Ruler of Naught is the second book in Sherwood Smith and Dave Trowbridge’s Exordium series, following The Phoenix in Flight. It’s hard to know how much to say about the plots of these, especially since I know most of my readers haven’t read them; I’m already spoiled to the extent that I read the back blurb of each volume as I got them, which I somewhat regret.
So instead I’ll talk about a couple of notable non-plot items. The first is the kind of hard sf idea that made me say, “Why hasn’t anyone else thought of this?” (Someone might have, but not that I or Chad have come across.) The idea is this: a FTL-capable ship discovers that something happened, say, five hours ago, that it needs to know about. It then jumps six light-hours away from where the event happened, and after it sends out a bunch of smaller ships to function as a telescopic array—voila! a window into the past. Maybe not one with the best resolution, but a window nevertheless.

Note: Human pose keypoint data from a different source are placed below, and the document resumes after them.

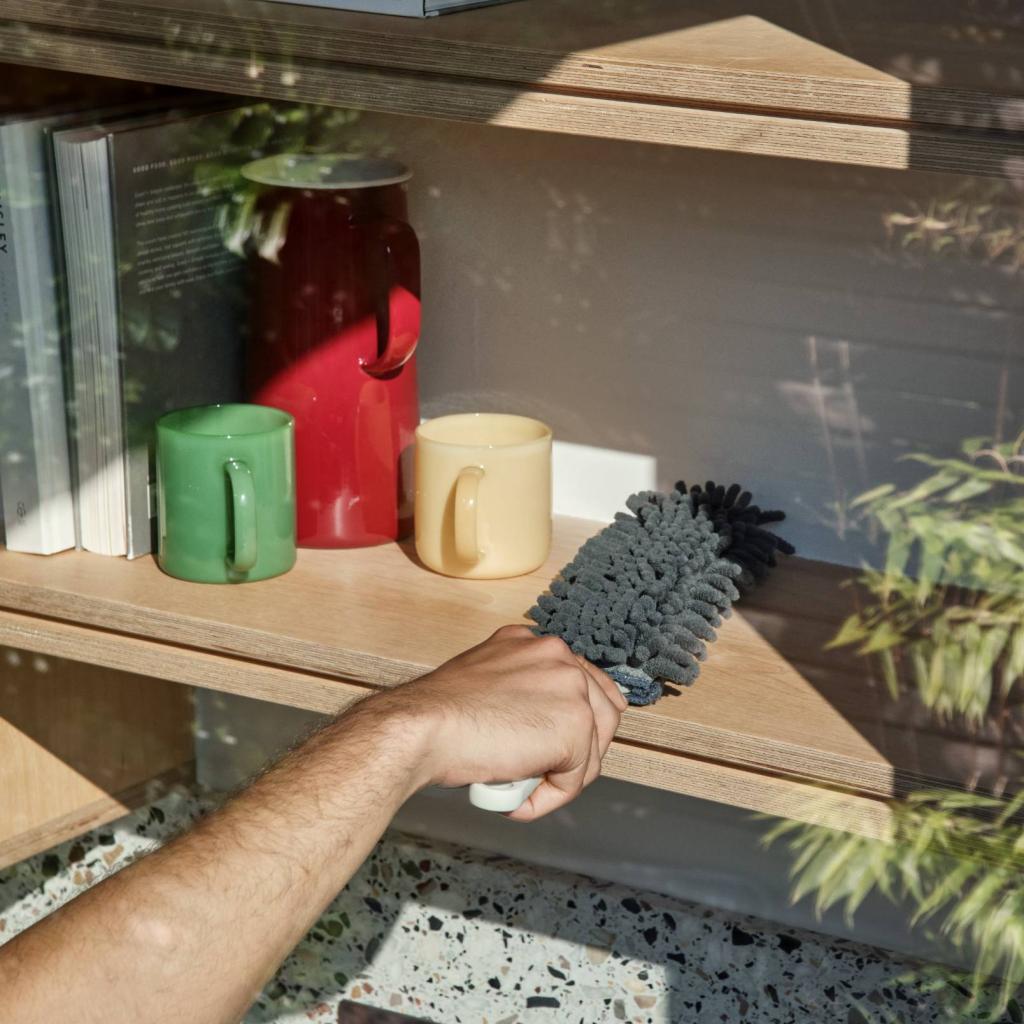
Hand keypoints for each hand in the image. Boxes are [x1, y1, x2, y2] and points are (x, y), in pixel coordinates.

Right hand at [381, 625, 627, 820]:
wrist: (422, 726)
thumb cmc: (438, 715)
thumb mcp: (486, 682)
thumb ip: (518, 691)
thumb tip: (534, 727)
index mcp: (535, 643)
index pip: (582, 681)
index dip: (574, 718)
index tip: (555, 743)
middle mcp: (558, 656)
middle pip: (601, 712)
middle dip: (579, 749)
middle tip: (541, 773)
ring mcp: (571, 689)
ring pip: (591, 748)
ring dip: (563, 776)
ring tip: (524, 787)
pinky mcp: (573, 727)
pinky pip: (575, 778)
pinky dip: (549, 797)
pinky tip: (517, 798)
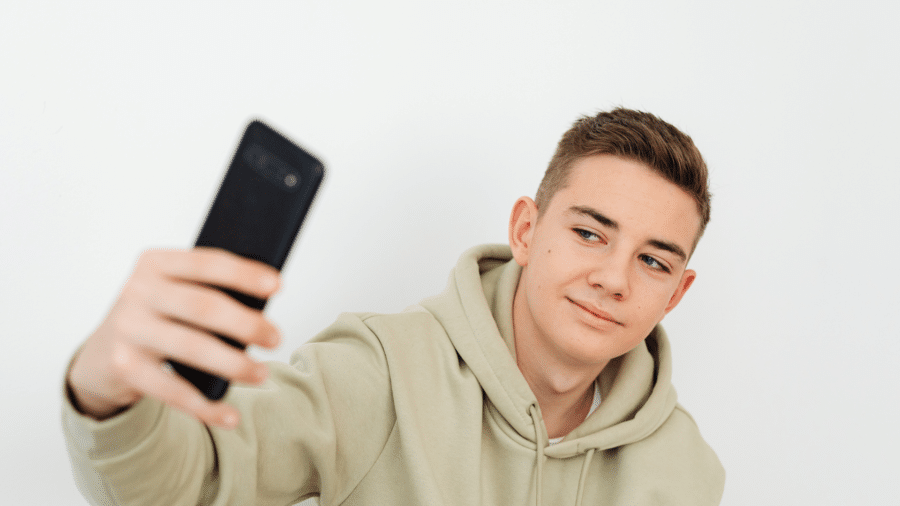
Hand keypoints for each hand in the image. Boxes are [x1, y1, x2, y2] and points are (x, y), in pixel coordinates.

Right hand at [67, 247, 281, 428]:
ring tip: (262, 373)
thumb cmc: (160, 316)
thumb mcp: (176, 293)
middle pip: (203, 307)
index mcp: (156, 263)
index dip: (244, 274)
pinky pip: (172, 391)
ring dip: (233, 364)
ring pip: (192, 347)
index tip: (278, 285)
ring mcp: (129, 330)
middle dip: (246, 324)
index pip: (207, 262)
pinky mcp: (125, 368)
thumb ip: (210, 291)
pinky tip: (230, 416)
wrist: (101, 355)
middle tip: (276, 338)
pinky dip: (204, 407)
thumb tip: (263, 309)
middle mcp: (138, 292)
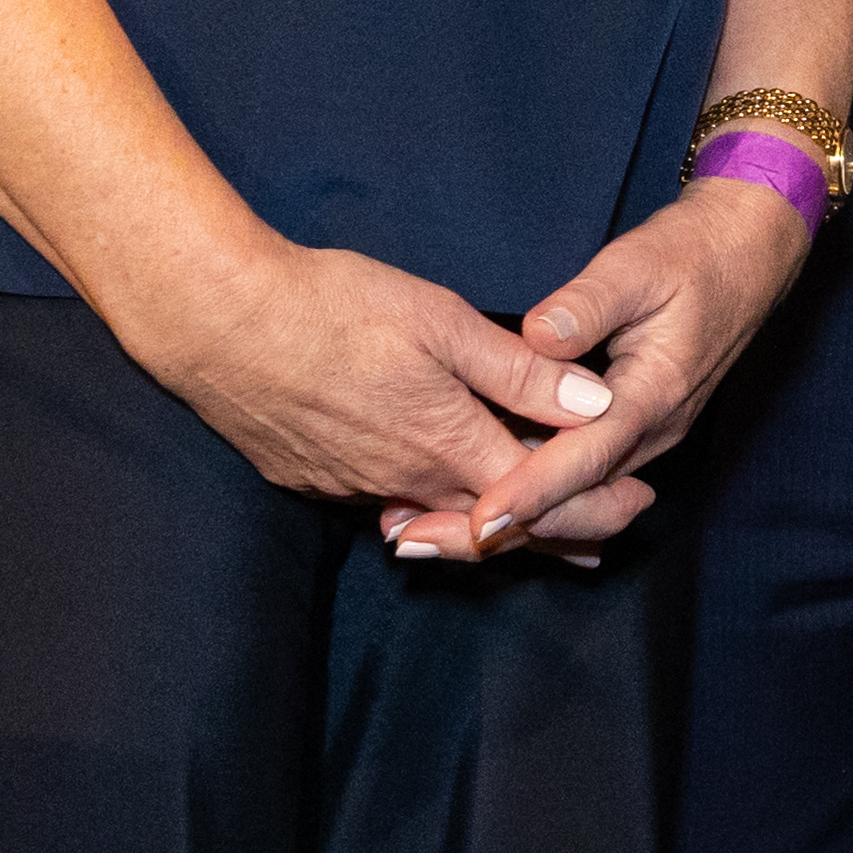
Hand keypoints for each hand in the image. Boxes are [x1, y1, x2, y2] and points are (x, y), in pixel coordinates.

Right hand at [126, 232, 599, 539]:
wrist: (218, 323)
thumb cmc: (332, 307)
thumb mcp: (441, 322)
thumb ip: (519, 371)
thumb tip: (594, 406)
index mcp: (448, 444)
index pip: (539, 497)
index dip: (591, 507)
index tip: (633, 510)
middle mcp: (406, 481)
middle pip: (494, 525)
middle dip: (553, 535)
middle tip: (599, 544)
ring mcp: (354, 485)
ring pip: (439, 519)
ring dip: (489, 528)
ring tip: (529, 534)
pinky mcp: (314, 478)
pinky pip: (388, 505)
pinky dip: (428, 513)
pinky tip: (434, 507)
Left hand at [462, 175, 832, 551]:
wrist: (749, 254)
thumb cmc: (693, 255)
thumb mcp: (637, 265)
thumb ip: (586, 304)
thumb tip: (537, 337)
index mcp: (653, 395)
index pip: (584, 459)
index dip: (530, 492)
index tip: (479, 520)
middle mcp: (650, 431)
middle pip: (573, 500)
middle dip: (500, 527)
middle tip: (419, 540)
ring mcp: (643, 435)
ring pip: (573, 498)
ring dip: (508, 519)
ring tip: (426, 531)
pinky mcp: (630, 429)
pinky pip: (577, 477)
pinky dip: (528, 494)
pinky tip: (474, 496)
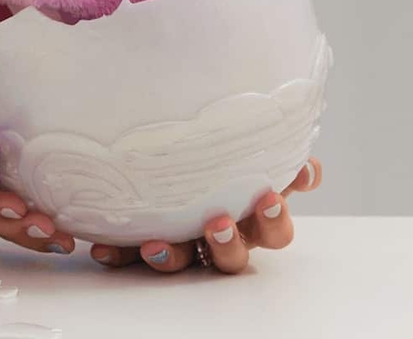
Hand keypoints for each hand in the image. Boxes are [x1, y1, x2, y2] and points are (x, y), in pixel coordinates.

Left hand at [89, 158, 322, 273]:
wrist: (164, 158)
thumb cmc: (216, 157)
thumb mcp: (246, 150)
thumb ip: (272, 149)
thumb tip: (310, 163)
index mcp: (249, 217)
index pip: (273, 230)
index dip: (276, 221)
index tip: (271, 198)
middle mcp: (219, 237)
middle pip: (233, 256)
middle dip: (227, 243)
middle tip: (218, 221)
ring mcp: (183, 244)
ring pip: (185, 262)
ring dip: (172, 256)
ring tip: (156, 245)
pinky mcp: (145, 246)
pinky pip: (131, 257)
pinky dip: (119, 255)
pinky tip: (102, 251)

Cool, huh?
Any number of the characters in these are notable, but I’ll just mention two here. Brandon, last surviving heir to the Panarchy, is one of the more interesting and also one of the more enigmatic, as we rarely get sections from his point of view. We see many of the events affecting Brandon from the point of view of Osri, who is shaping up nicely; he was rather annoying in the first book, but is now starting to grow up a bit. I like having the coming-of-age person be different from the questing-for-the-throne person; while it’s not a universal cliche to make one person play both roles, I still think it’s a refreshing change. (Because, you know, Garion would just never survive among space pirates . . . )
Now I must tear myself away from this very promising NetHack game long enough to get started on book 3 . . .

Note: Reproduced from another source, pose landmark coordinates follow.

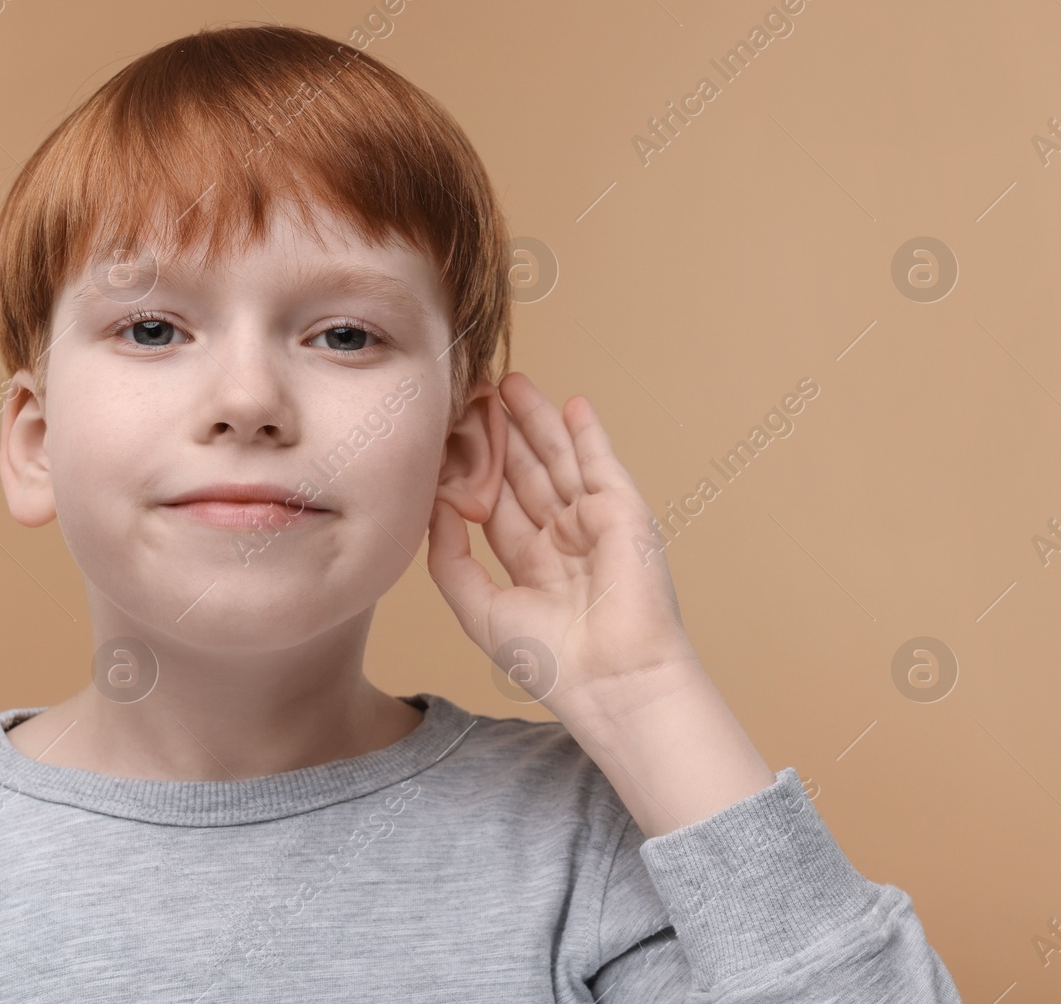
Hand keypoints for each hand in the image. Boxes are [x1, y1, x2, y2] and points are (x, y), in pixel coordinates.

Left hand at [426, 372, 699, 732]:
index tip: (448, 434)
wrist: (609, 679)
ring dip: (537, 421)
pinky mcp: (623, 514)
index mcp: (530, 566)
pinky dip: (588, 434)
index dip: (473, 469)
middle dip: (501, 433)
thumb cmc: (548, 659)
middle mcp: (563, 541)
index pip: (496, 504)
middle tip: (474, 391)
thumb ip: (451, 557)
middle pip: (525, 473)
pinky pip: (602, 465)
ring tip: (510, 382)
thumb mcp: (478, 607)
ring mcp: (594, 525)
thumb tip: (438, 504)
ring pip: (558, 462)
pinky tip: (572, 404)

[ In booklog news, a couple of days ago I asked “if some PHP expert can come up with a way for the “e-mail” and “homepage” links to not appear when someone doesn’t enter anything in those fields” when submitting a comment. Some PHP expert did: thanks to Steve Cook for providing the hack (and to Sean Miller for independently taking a look at the problem). Yay, a more elegant commenting system . . . ]

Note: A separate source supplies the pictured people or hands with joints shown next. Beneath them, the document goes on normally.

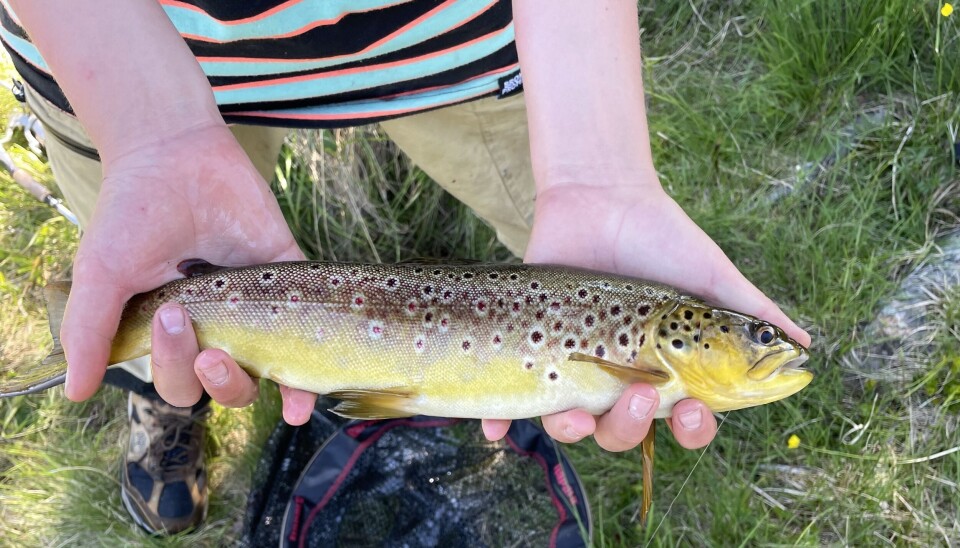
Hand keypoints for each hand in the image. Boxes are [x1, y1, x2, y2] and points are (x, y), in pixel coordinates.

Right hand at [61, 123, 316, 423]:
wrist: (174, 152)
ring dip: (260, 385)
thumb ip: (91, 329)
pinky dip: (310, 372)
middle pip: (224, 385)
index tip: (167, 316)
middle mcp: (218, 330)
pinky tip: (302, 402)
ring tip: (245, 366)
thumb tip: (75, 392)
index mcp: (174, 335)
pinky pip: (309, 331)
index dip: (173, 367)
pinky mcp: (291, 281)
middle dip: (213, 377)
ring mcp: (258, 308)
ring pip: (267, 373)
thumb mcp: (103, 271)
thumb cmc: (133, 212)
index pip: (178, 380)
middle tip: (198, 333)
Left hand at [481, 182, 809, 449]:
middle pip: (624, 433)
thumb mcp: (709, 277)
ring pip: (571, 425)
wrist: (599, 197)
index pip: (683, 420)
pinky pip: (511, 400)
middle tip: (633, 395)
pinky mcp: (532, 350)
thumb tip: (807, 348)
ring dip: (570, 431)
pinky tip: (491, 427)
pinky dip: (499, 420)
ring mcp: (574, 368)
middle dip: (629, 429)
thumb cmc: (661, 238)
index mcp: (665, 370)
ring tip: (570, 409)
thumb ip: (752, 312)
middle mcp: (620, 378)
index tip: (693, 412)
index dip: (692, 430)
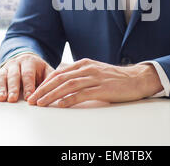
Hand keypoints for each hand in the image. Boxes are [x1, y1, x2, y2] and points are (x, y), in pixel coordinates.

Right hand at [0, 53, 53, 102]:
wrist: (25, 59)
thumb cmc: (38, 69)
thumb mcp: (46, 70)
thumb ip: (50, 79)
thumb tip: (55, 90)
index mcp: (30, 62)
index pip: (28, 74)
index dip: (28, 86)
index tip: (29, 97)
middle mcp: (16, 64)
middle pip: (14, 75)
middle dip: (13, 88)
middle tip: (13, 99)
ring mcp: (6, 68)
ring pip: (2, 77)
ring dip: (1, 88)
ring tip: (1, 99)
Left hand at [27, 58, 162, 107]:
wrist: (137, 79)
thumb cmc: (115, 78)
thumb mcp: (95, 71)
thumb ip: (80, 74)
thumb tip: (63, 80)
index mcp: (84, 63)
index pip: (59, 72)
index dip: (45, 83)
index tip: (35, 92)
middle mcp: (87, 68)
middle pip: (60, 78)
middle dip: (43, 90)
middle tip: (32, 100)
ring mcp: (94, 78)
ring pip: (67, 85)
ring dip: (52, 95)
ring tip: (41, 103)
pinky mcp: (102, 88)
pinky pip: (81, 94)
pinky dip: (68, 100)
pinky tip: (60, 105)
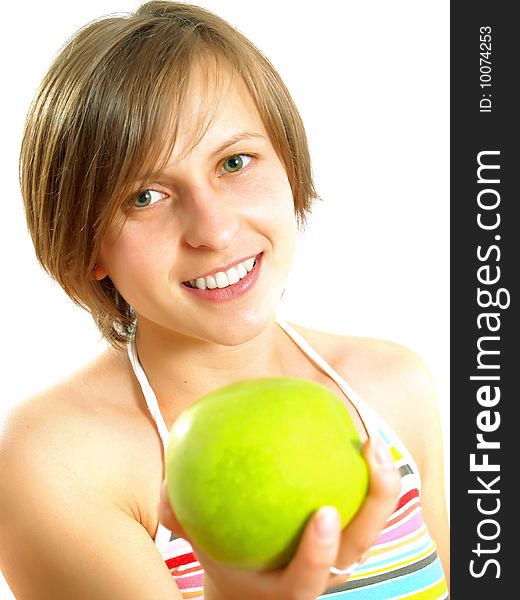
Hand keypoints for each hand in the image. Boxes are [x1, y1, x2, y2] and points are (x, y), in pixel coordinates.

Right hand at [158, 436, 400, 599]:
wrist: (251, 587)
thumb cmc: (223, 559)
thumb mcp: (199, 543)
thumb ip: (182, 517)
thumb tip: (167, 486)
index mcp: (285, 590)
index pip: (306, 582)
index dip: (317, 554)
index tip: (323, 513)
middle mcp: (321, 575)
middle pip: (359, 548)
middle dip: (374, 503)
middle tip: (371, 453)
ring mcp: (339, 556)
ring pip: (371, 526)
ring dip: (381, 485)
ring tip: (373, 440)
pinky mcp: (345, 535)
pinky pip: (361, 505)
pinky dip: (365, 476)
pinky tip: (353, 436)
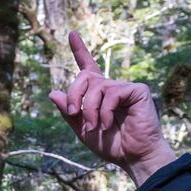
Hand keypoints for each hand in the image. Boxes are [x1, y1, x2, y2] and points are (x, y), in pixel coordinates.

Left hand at [48, 31, 177, 185]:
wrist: (134, 156)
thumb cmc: (112, 145)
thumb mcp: (82, 130)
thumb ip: (69, 112)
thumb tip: (53, 93)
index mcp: (98, 95)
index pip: (87, 68)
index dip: (80, 50)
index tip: (72, 34)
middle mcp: (111, 87)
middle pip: (84, 77)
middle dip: (75, 95)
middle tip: (75, 114)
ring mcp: (124, 87)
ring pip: (96, 86)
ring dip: (90, 109)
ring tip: (95, 127)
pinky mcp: (137, 91)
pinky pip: (112, 93)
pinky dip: (105, 111)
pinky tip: (108, 124)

The “jump out several hours to see what happened” has indeed been thought-of and used by many authors.
The first one which comes to mind at this moment is the ‘Climber’ starships….can’t recall the author/title to save my life right now, but it’s a fairly well-known book (and a good one).
I’ve read 2,000+ sf books over the past 30 yrs; and I can recall seeing this idea/technique used in at least half a dozen of them.